Attorneys representing 120 plaintiffs whose New Jersey homes burned to the ground during a freak Superstorm Sandy fire have filed a lawsuit, accusing the electric company of negligence when it failed to cut off power despite rising seawater levels.
About 150 homes in the Breezy Point and Rockaway Beach regions were gutted in the October blaze that erupted as hurricane level rains pounded the East Coast.
Fire investigators found the fire was sparked after ocean water came into contact with the homes' electrical systems — and the attorneys are arguing that the blaze could have been prevented if the utility company had taken proper storm precautions and killed the power, NBC reported.
"Had [Long Island Power Authority' and National Grid] acted responsibly in preparing for the storm, my clients would be living in their homes with all of their life's possessions, and these two communities would not look like a war zone," said Keith Sullivan, one of the attorneys for the homeowners, in an NBC report.
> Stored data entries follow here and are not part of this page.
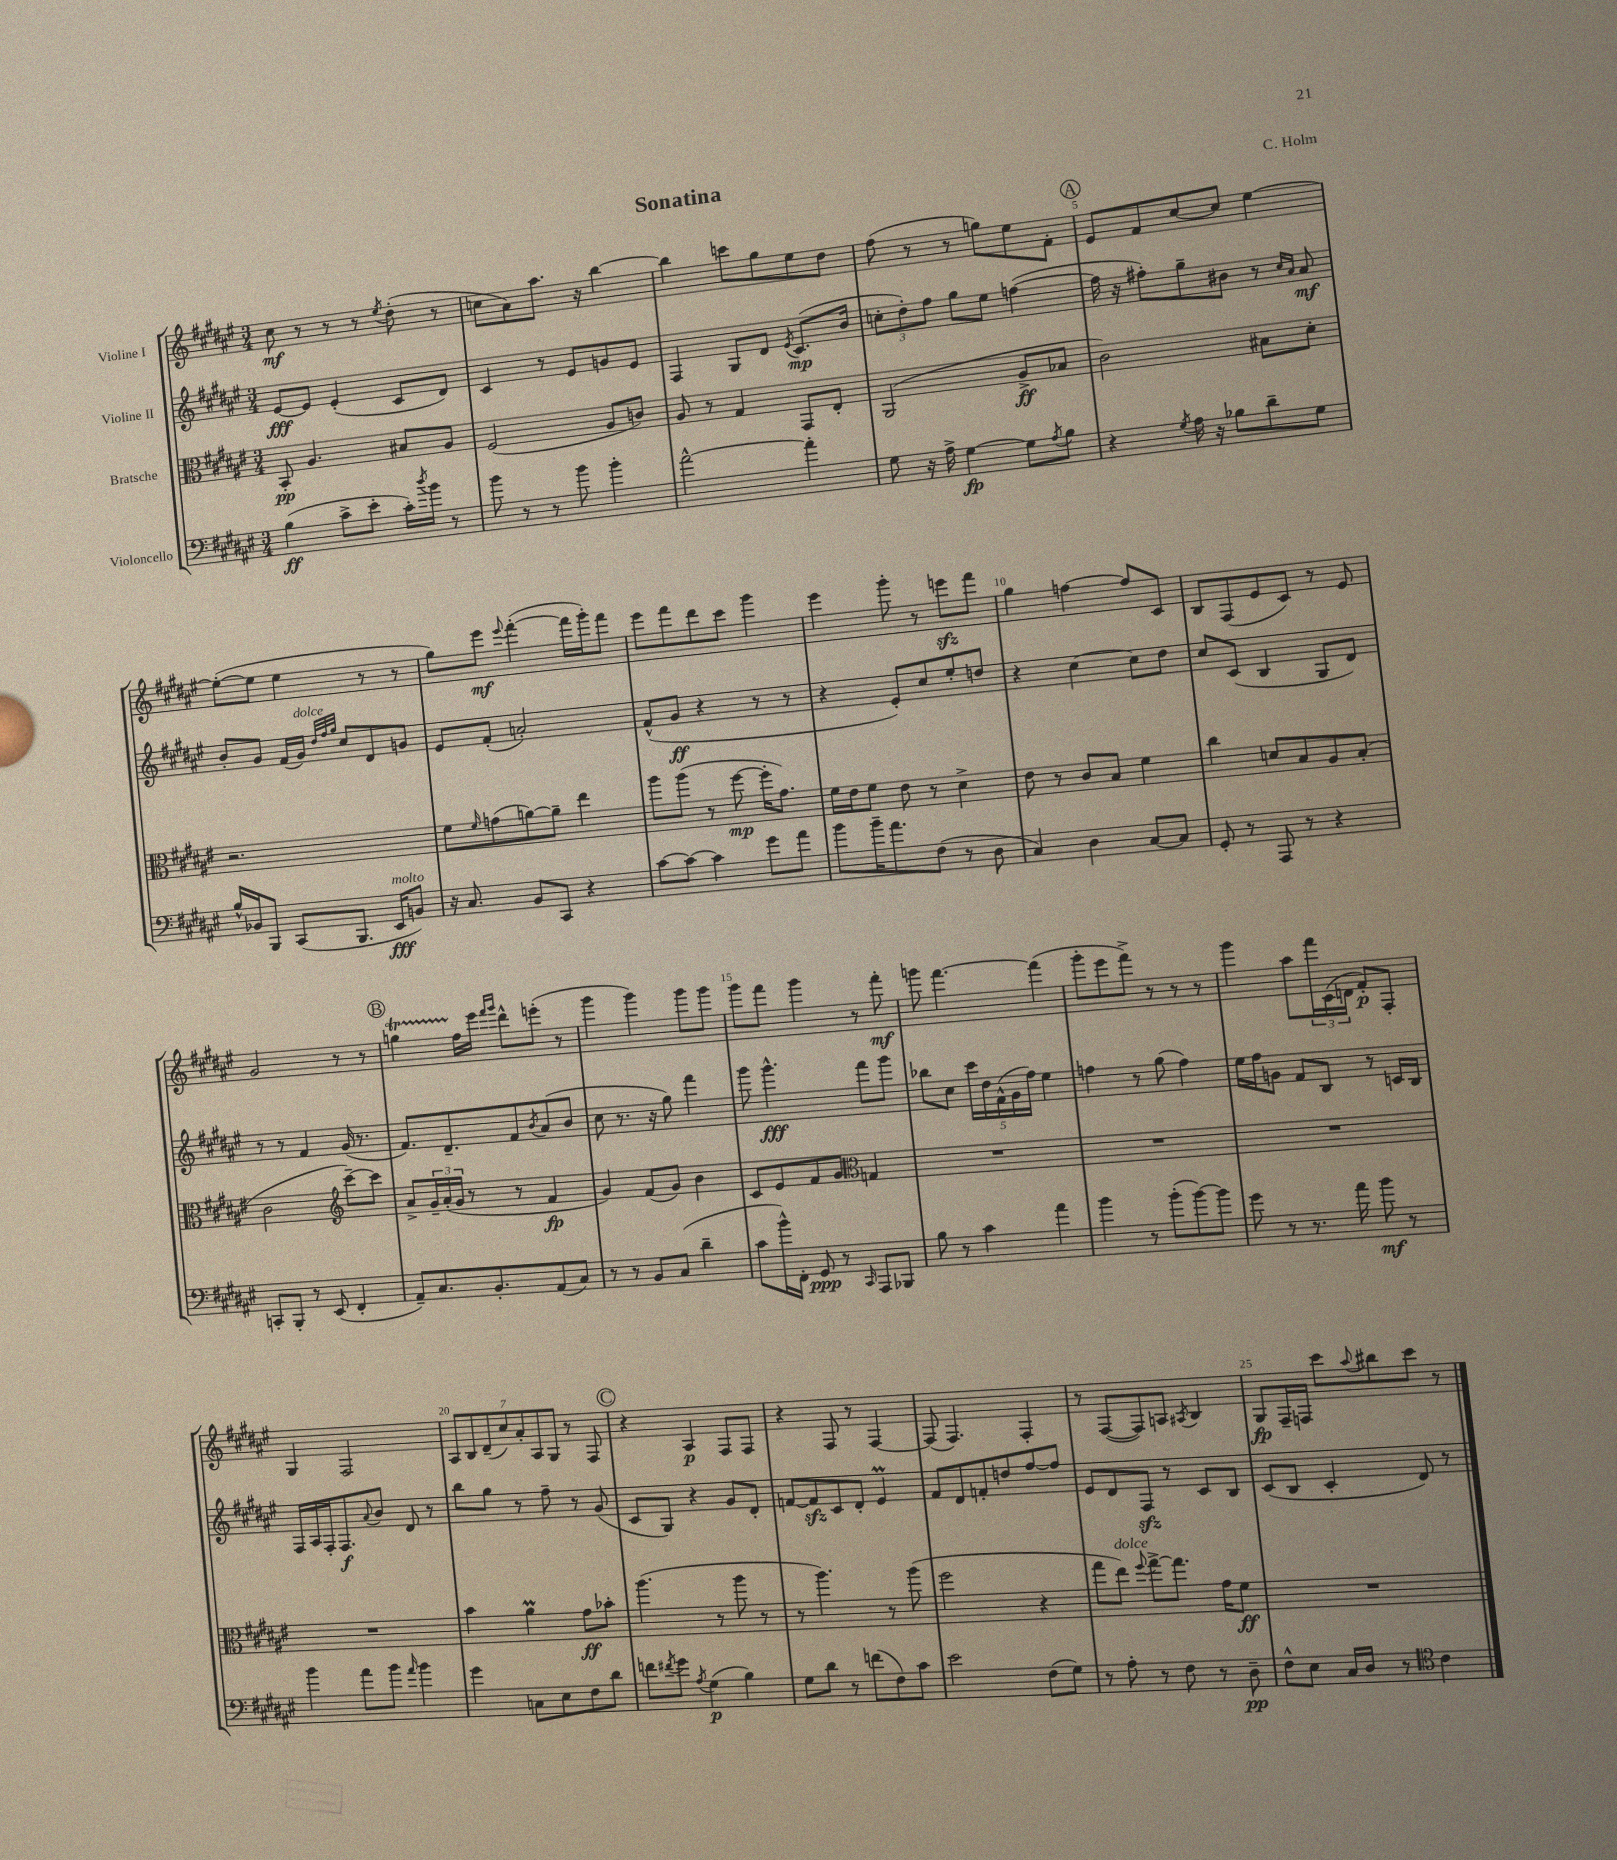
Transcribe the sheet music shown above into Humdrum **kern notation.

**kern	**kern	**kern	**kern
*staff4	*staff3	*staff2	*staff1
*clefF4	*clefC3	*clefG2	*clefG2
*k[f#c#g#d#a#e#]	*k[f#c#g#d#a#e#]	*k[f#c#g#d#a#e#]	*k[f#c#g#d#a#e#]
*M3/4	*M3/4	*M3/4	*M3/4
(4B\	8BB'/	[8e#/L	8cc#\
.	4.A#/	8e#/]J	8r
8c#^\L	.	(4e#'/	8r
8e#'\J	.	.	8r
.	.	.	8qee#/
16c#'\LL)	8B#/L	8c#/L	(8dd#'\
8qdd#/	.	.	.
16b\JJ	.	.	.
8r	8A#/J	8d#/J)	8r
=	=	=	=
8b\	(2F#/	4c#/	8cc\L
8r	.	.	8a#\)
8r	.	8r	8.aa#\J
8b\	.	8e#/L	.
.	.	.	16r
4b'\	8A#/L	8g/	[4bb\
.	8c/J)	8e#/J	.
=	=	=	=
[2a#^^\	8A#/	4F#/	4bb\]
.	8r	.	.
.	4G#/	8G#/L	8ccc\L
.	.	8d#/J	8gg#\
.	.	8qe#/	.
4a#'\]	8GG#/L	(8.c#/L	8ee#\
.	8E#'/J	.	8dd#\J
.	.	16b/Jk	.
=	=	=	=
8G#\	(2AA#/	12cc'\L	(8ff#\
.	.	12dd#'\)	.
16r	.	.	8r
.	.	12ff#\J	.
16A#^\	.	.	.
[4G#\	.	8gg#\L	8r
.	.	8ee#\J	8gg\L)
8G#\]L	8A#^/L	([4ff\	8ee#\
8qA#/	.	.	.
8B\J	8B-/J	.	8f#'\J
=	=	=	=
4r	2c#\)	16ff\]	8e#/L
.	.	16r	.
.	.	8ff#'\L)	8f#/
8qG#/	.	.	.
16A#\	.	8gg#~\	[8cc#/
16r	.	.	.
8B-\L	.	8b#\J	8cc#/]J
8d#~\	8B#\L	8r	[4ee#\
.	.	16qqcc#/LL	.
.	.	16qqa#/JJ	.
8G#\J	8d#'\J	8a#/	.
=	=	=	=
16B^^/LL	2.r	8b'/L	(8ee#'\_L
16BB-/J	.	.	.
8BBB/J	.	8g#/J	8ee#\]J
(8CC#/L	.	(16f#/LL	4ee#\
.	.	16g#/JJ)	.
.	.	32qqdd#/LLL	.
.	.	32qqff#/	.
.	.	32qqgg#/JJJ	.
8.BBB/J	.	8cc#/L	.
.	.	8d#/	8r
16EE#/LK	.	.	.
8BB/J)	.	8g/J	8r
=	=	=	=
16r	8f#\L	8e#/L	8gg#\L)
8.C#/	.	.	.
.	16qqf#/	.	.
.	(8g\	(8f#'/J	8eee#\J
.	.	.	8qqeee#/
8BB/L	[8a\)	2a'/)	([4fff#'\
8CC#/J	8a~\]J	.	.
4r	4ee#\	.	16fff#\]LL
.	.	.	16ggg#'\J)
.	.	.	8fff#\J
=	=	=	=
[8c#\L	8aa#\L	(8f#^^/L	8eee#\L
8c#\_J	(8aa#\J	8g#/J	8fff#\
4c#\]	8r	4r	8ddd#\
.	[8ff#\	.	8ccc#\J
8g#\L	16ff#'\]LK	8r	4ggg#\
.	8.g#\J)	.	.
8a#\J	.	8r	.
=	=	=	=
8b\L	16f#\LL	4r	4eee#\
.	16e#\J	.	.
16b~\K	8f#\J	.	.
8.a#\	.	.	.
.	8e#\	8e#'/L)	8ggg#'\
(8F#\J	8r	8cc#/	8r
8r	4d#^\	8ee#'/	8eee\L
8D#\	.	8dd/J	8fff#\J
=	=	=	=
4C#/)	8e#\	4r	4gg#\
.	8r	.	.
4D#\	8c#/L	[4cc#\	[4ff\
.	8B/J	.	.
[8C#/L	4f#\	8cc#\]L	8ff/]L
8C#/]J	.	8dd#\J	8c#/J
=	=	=	=
8GG#'/	4cc#\	8cc#/L	8B/L
8r	.	(8c#/J	(8F#/
8AAA#/	8d/L	4B/	8e#/
8r	8B/	.	8c#/J)
4r	8A#/	8G#/L	8r
.	(8B'/J	8d#/J)	8e#/
=	=	=	=
8CC'/L	2c#\	8r	2g#/
8BBB'/J	.	8r	.
8r	.	4f#/	.
(8EE#/	.	.	.
*	*clefG2	*	*
4FF#'/	[8ccc#~\L)	(16g#/	8r
.	.	8.r	.
.	8ccc#\]J	.	8r
=	=	=	=
8AA#~/L)	8a#^/L	8.f#/L)	4gg\
8.C#/	24g#~/L	.	.
.	(24a#'/	.	.
.	.	8.d#~/	.
.	24g#/JJ	.	.
.	8r	.	16ff#\LL
8.BB'/	.	.	16eee#\JJ
.	.	.	16qqfff#/LL
.	.	.	16qqggg#/JJ
.	8r	8f#/	8ddd#^^\L
.	.	8qb/	.
(8AA#/	4f#/	(8a#/	(8eee'\J
8C#/J)	.	8b/J	8r
=	=	=	=
8r	4g#/)	8cc#\	4ggg#\
8r	.	8.r	.
8BB/L	(8f#/L	.	4ggg#\)
.	.	16r	.
(8C#/J	8g#/J)	8gg#\)	.
4d#~\	4b\	4fff#\	8ggg#\L
.	.	.	8ggg#\J
=	=	=	=
8c#\L	8c#/L	8ggg#\	8ggg#\L
16b^^\L)	8e#/	4.ggg#^^\	8fff#\J
16FF#'\JJ	.	.	.
8GG#/	8f#/	.	4ggg#\
8r	8g#/J	.	.
*	*clefC3	*	*
16qqCC#/	.	.	.
8AAA#/L	4G/	8fff#\L	8r
8BBB-/J	.	8ggg#\J	8fff#'\
=	=	=	=
8B\	2.r	8bb-\L	8ggg\
8r	.	8cc#\J	[4.fff#\
4c#\	.	20ccc#\LL	.
.	.	20dd#\	.
.	.	(20f#^^\	.
.	.	20g#\	.
.	.	20ff#\JJ)	.
4a#\	.	4ee#\	(4fff#\]
=	=	=	=
4b\	2.r	4ff\	8ggg#'\L
.	.	.	8eee#\
8r	.	8r	8fff#^\J)
(8b'\L	.	(8gg#\	8r
[8b\)	.	4ff\)	8r
8b\]J	.	.	8r
=	=	=	=
8g#\	2.r	16ee#\LL	4ggg#\
.	.	16ff#\J	.
8r	.	8g\J	.
8.r	.	8f#/L	8aa#\L
.	.	8B/J	24fff#\L
.	.	.	(24c#\
16a#\	.	.	.
.	.	.	24d\JJ
8b\	.	8r	8f#'/L)
8r	.	16c/LL	8F#'/J
.	.	16B/JJ	.
=	=	=	=
4b\	2.r	16F#/LL	4G#/
.	.	16A#/	.
.	.	16F#'/J	.
.	.	8.F#/	.
8a#\L	.	.	2F#/
.	.	8qqa#/	.
8b\J	.	8b/J	.
16qqa#/	.	.	.
4b\	.	8d#/	.
.	.	8r	.
=	=	=	=
4g#\	4b\	8bb\L	14A#/L
.	.	.	14B/
.	.	8gg#\J	.
.	.	.	(14d#~/
.	.	.	14cc#/)
8C\L	4a#\	8r	.
.	.	.	14a#'/
.	.	.	14A#/
8E#\	.	8ff#~\	.
.	.	.	14G#/J
8F#\	8g#\L	8r	8r
8d#\J	8b-'\J	(8g#/	8F#/
=	=	=	=
8f\L	(4.aa#\	8c#/L	4r
8qf#/	.	.	.
8g#\J	.	8G#/J)	.
8qA#/	.	.	.
(4G#\	.	4r	4A#/
.	8r	.	.
4B\)	8aa#\	8g#/L	8F#/L
.	8r	8d#'/J	8F#/J
=	=	=	=
8G#\L	8r	[8f/L	4r
8d#\J	4.aa#\)	8f/]	.
8r	.	8c#/	8F#/
(8f\L	.	8d#'/J	8r
8F#\)	8r	4e#/	[4F#/
8c#\J	(8aa#\	.	.
=	=	=	=
2e#\	2ff#\	8f#/L	(8F#/]
.	.	8d#/	4.F#/)
.	.	8f'/	.
.	.	8dd/	.
(8F#\L	4r	[8ff#/	4F#'/
8G#\J)	.	8ff#/]J	.
=	=	=	=
8r	8gg#\L	8e#/L	8r
8A#'\	8ee#\J)	8d#/	([8F#/L
.	8qqff#/	.	.
8r	[8gg#^\L	8F#/J	8F#/])
8F#\	8.gg#\]J	8r	8A/J
.	.	.	8qA#/
8r	.	8c#/L	4B/
.	16g#\LK	.	.
8D#~\	8f#\J	8B/J	.
=	=	=	=
8F#^^\L	2.r	(8c#/L	8G#/L
8E#\J	.	8B/J	16F#~/L
.	.	.	16F/JJ
16C#/LL	.	4c#'/	8ccc#\L
16D#/JJ	.	.	.
.	.	.	8qqaa#/
8r	.	.	8bb#\
*clefC4	*	*	*
4c#\	.	8d#/)	8ccc#\J
.	.	8r	8r
==	==	==	==
*-	*-	*-	*-
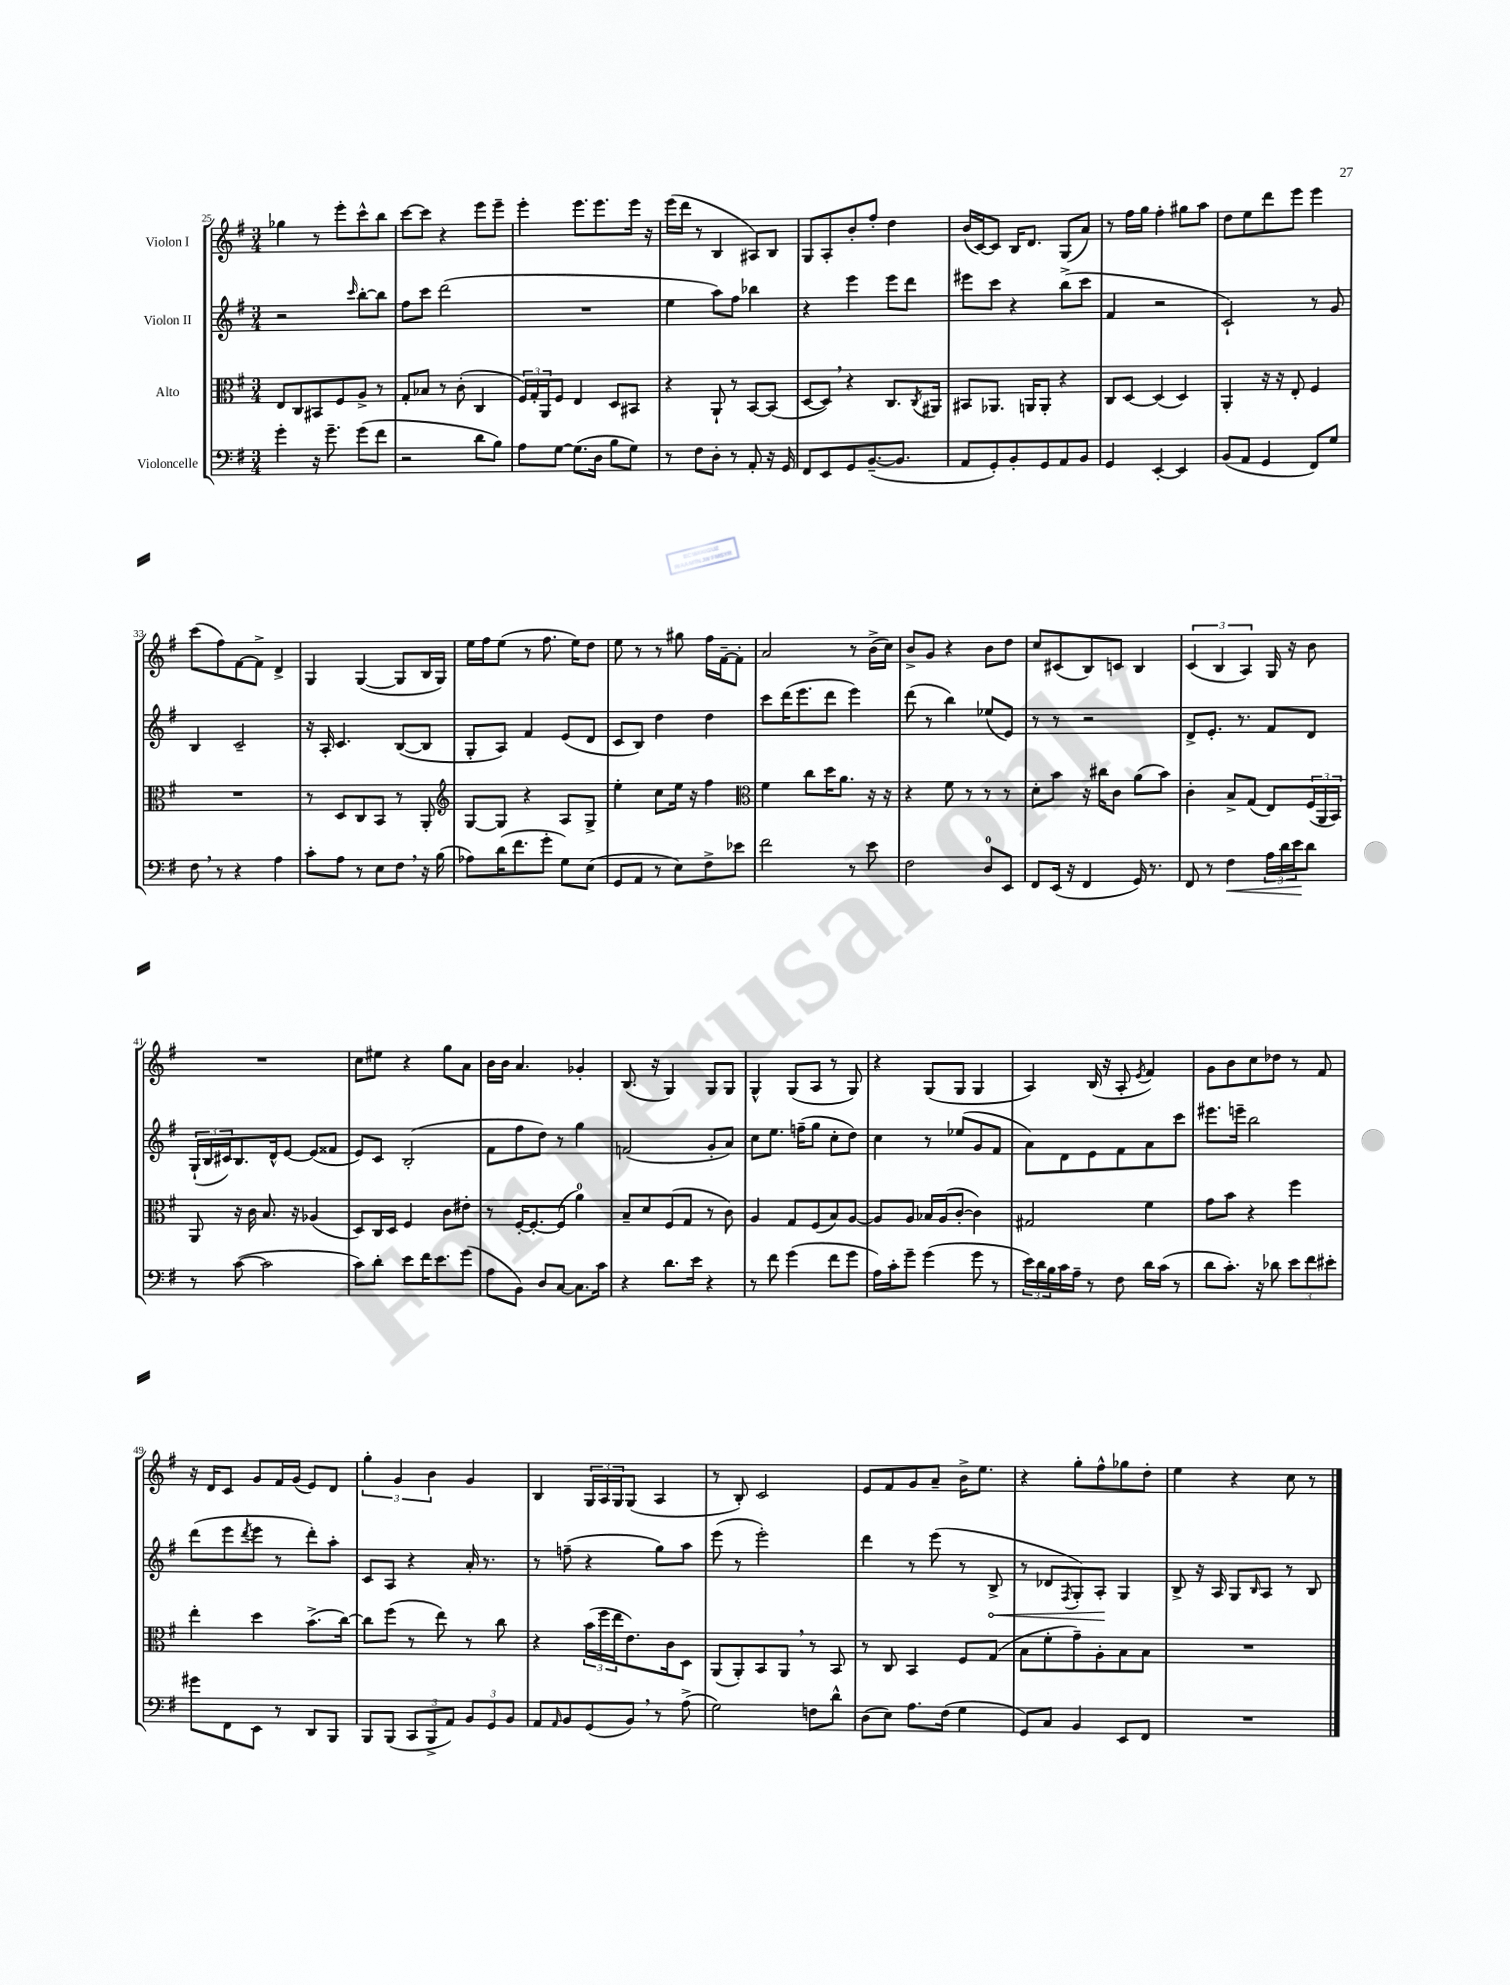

The suit was filed in a Queens, N.Y., court. Mr. Sullivan estimated the damage from the fire cost homeowners about $80 million, NBC said. The suit doesn't specify the exact damages, however.
"Electricity and salt water is a deadly combination," he said, NBC reported. "We would have thought the power companies knew this already."
A spokesman for LIPA said the claims had no merit, NBC said.